Winx needed no help, but after the septet left the 2000m start by the river, she received it in spades. Magicool, at $201, flew to set a rapid pace, which only increased when Sir Isaac Newton pressed him at the 1400m. Bowman and Winx sat third last.
“She was so good to ride when the pace was on because she just travelled so comfortably. It was the slow races where I had to engage more into things,” Bowman says.
Engage? He barely moved. Under a hold Winx began hauling them in, from five lengths back at the 500 metre mark. Remarkably, that’s when the cheering began from the crowd at this 21st party. Bowman still didn’t budge, and Winx – blessed not with a long stride but an extraordinary ability to quicken it – cruised to the lead at the 380m. Finally, Bowman merely relaxed his grip at the 200m and she eased away, winning by 6.5 lengths from the two other original acceptors – Ventura Storm and Humidor.
“I could hear the crowd,” Bowman says. “They were waiting for me to let her go to really roar, so I knew what was on. She knew it too. She knew how good she was. I’d just release the handbrake and the crowd would roar and she’d go even more, responding to the people.”

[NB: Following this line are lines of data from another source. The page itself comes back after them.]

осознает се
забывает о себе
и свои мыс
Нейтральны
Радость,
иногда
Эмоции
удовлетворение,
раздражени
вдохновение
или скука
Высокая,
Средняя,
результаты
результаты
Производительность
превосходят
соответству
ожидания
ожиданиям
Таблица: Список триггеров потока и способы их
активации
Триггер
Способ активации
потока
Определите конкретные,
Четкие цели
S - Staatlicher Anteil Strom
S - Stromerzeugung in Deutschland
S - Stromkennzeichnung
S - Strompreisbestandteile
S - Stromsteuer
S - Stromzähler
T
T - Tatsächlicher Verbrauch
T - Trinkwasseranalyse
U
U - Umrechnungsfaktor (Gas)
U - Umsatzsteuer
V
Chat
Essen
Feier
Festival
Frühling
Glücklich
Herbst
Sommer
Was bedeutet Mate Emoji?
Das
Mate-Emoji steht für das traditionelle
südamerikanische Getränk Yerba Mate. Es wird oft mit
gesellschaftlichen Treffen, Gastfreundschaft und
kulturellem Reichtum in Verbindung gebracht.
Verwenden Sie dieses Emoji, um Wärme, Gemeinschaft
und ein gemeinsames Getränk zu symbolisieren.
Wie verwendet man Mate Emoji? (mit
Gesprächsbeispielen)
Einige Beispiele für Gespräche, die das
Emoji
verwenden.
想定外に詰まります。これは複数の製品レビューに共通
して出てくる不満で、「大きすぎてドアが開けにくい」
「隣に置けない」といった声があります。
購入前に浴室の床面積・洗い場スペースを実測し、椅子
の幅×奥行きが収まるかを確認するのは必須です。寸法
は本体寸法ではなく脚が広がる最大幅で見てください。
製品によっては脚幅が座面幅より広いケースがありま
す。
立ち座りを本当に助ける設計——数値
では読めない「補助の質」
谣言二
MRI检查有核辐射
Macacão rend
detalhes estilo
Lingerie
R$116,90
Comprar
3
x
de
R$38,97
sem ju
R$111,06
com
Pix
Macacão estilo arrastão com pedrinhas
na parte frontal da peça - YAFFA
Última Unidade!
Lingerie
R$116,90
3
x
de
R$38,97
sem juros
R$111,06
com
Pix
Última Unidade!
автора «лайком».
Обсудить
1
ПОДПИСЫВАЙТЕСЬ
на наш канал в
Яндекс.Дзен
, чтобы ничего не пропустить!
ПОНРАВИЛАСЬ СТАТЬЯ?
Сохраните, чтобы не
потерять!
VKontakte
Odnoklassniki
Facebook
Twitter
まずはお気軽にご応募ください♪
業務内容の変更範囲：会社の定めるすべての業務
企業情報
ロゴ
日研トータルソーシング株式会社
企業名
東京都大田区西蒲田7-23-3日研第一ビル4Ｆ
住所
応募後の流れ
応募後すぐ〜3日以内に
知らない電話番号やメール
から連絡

Waller, as customary by then, hid in the weighing room to watch on TV but “put my head out to watch them go past at the 200” and beheld “an amazing display, really”.
“It looked great. The colour was fantastic – beautiful green grass and the surrounds at Flemington. She was there for the first time, but she looked at home,” says Waller, who concurs with Bowman’s view their appreciation of it all “embeds more deeply as the years go on”.

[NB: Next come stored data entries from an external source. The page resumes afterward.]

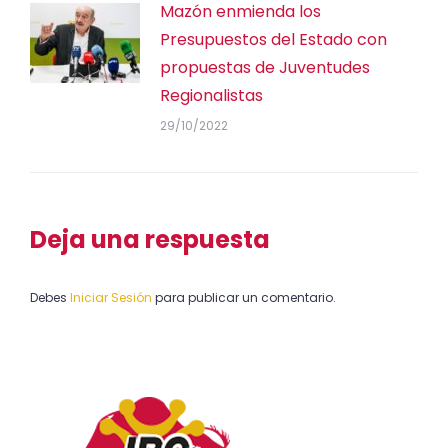
Mazón enmienda los
Presupuestos del Estado con
propuestas de Juventudes
Regionalistas
29/10/2022
Deja una respuesta
Debes
Iniciar Sesión
para publicar un comentario.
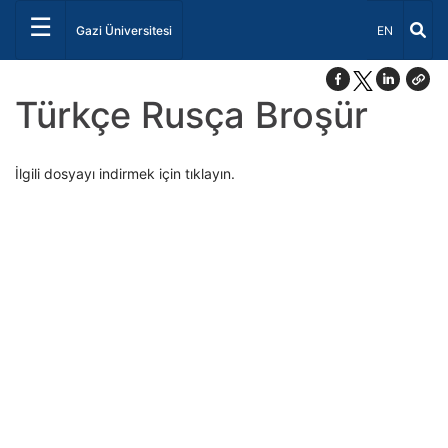
☰
Dil Seçiniz 
Gazi Üniversitesi
EN
Türkçe Rusça Broşür
İlgili dosyayı indirmek için tıklayın.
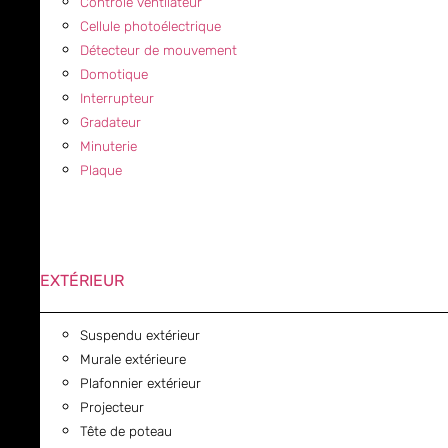
Contrôle ventilateur
Cellule photoélectrique
Détecteur de mouvement
Domotique
Interrupteur
Gradateur
Minuterie
Plaque
EXTÉRIEUR
Suspendu extérieur
Murale extérieure
Plafonnier extérieur
Projecteur
Tête de poteau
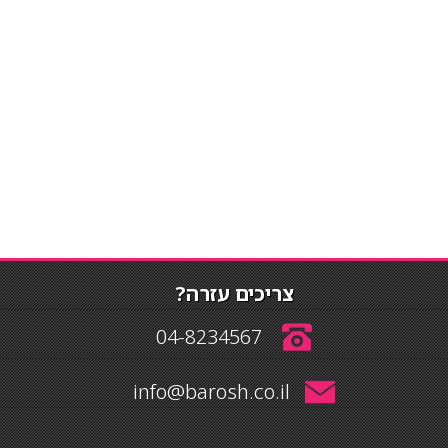
צריכים עזרה?
04-8234567
info@barosh.co.il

“It was actually a huge relief when she retired, because it was a demanding period,” Waller says. “We knew it was a privilege when we were involved, but we never really got to enjoy her wins like the public. It was just constant pressure – training, riding, being associated with such a good horse.
“The different perspective now is it’s helped me cope with pressure a lot better. She’s changed us as people, and it’s been an amazing experience.”

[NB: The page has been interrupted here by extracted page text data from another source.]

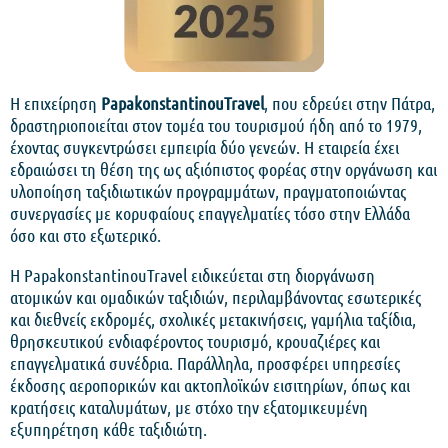
Η επιχείρηση
PapakonstantinouTravel
, που εδρεύει στην Πάτρα,
δραστηριοποιείται στον τομέα του τουρισμού ήδη από το 1979,
έχοντας συγκεντρώσει εμπειρία δύο γενεών. Η εταιρεία έχει
εδραιώσει τη θέση της ως αξιόπιστος φορέας στην οργάνωση και
υλοποίηση ταξιδιωτικών προγραμμάτων, πραγματοποιώντας
συνεργασίες με κορυφαίους επαγγελματίες τόσο στην Ελλάδα
όσο και στο εξωτερικό.
Η PapakonstantinouTravel ειδικεύεται στη διοργάνωση
ατομικών και ομαδικών ταξιδιών, περιλαμβάνοντας εσωτερικές
και διεθνείς εκδρομές, σχολικές μετακινήσεις, γαμήλια ταξίδια,
θρησκευτικού ενδιαφέροντος τουρισμό, κρουαζιέρες και
επαγγελματικά συνέδρια. Παράλληλα, προσφέρει υπηρεσίες
έκδοσης αεροπορικών και ακτοπλοϊκών εισιτηρίων, όπως και
κρατήσεις καταλυμάτων, με στόχο την εξατομικευμένη
εξυπηρέτηση κάθε ταξιδιώτη.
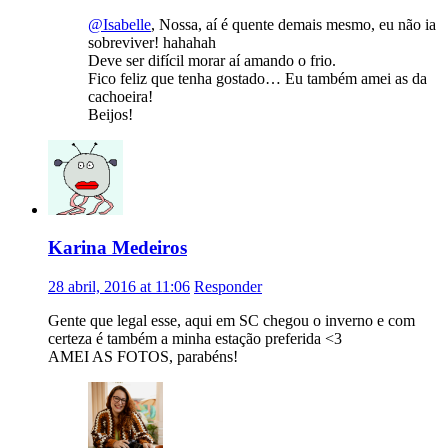
@Isabelle
, Nossa, aí é quente demais mesmo, eu não ia
sobreviver! hahahah
Deve ser difícil morar aí amando o frio.
Fico feliz que tenha gostado… Eu também amei as da
cachoeira!
Beijos!
Karina Medeiros
28 abril, 2016 at 11:06
Responder
Gente que legal esse, aqui em SC chegou o inverno e com
certeza é também a minha estação preferida <3
AMEI AS FOTOS, parabéns!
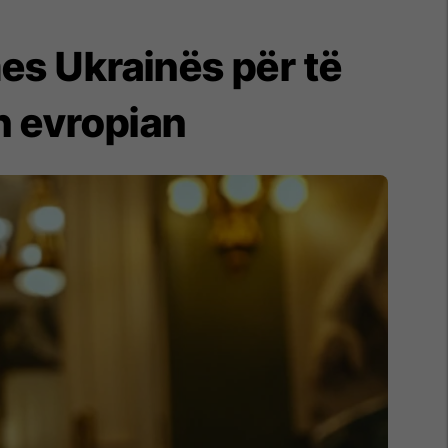
mes Ukrainës për të
n evropian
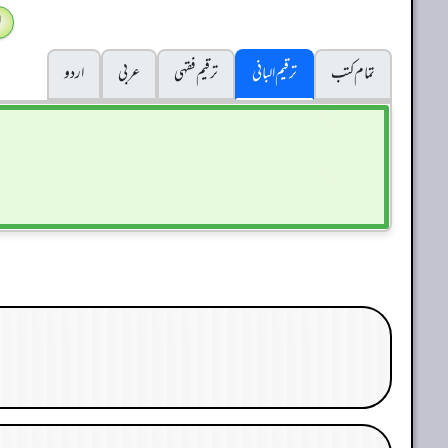
ا
تمام کتب
ترقیم البانی
ترقيم فقہی
عربی
اردو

Like Bowman, who “still can’t get my head around the numbers”, like the 25 Group 1s and the 33 straight wins, Waller understands his good fortune.
“I’ve only been through all her replays a couple of times,” he says, “simply because it was so very deep and involved when she was racing. We’d relive every second of the race as it happened, let alone watching and reviewing later.
“I can certainly appreciate it now. You’ll see good horses, winning four or five in a row, winning a couple of Group 1s, but then see them get beaten. It’s not that they’re not good horses, it’s simply how hard it is to continue to achieve that level.
“Whether she was 100 per cent right on the day, or 90 per cent, regardless of track conditions, the opposition, or if it was early in the prep – she was simply invincible.”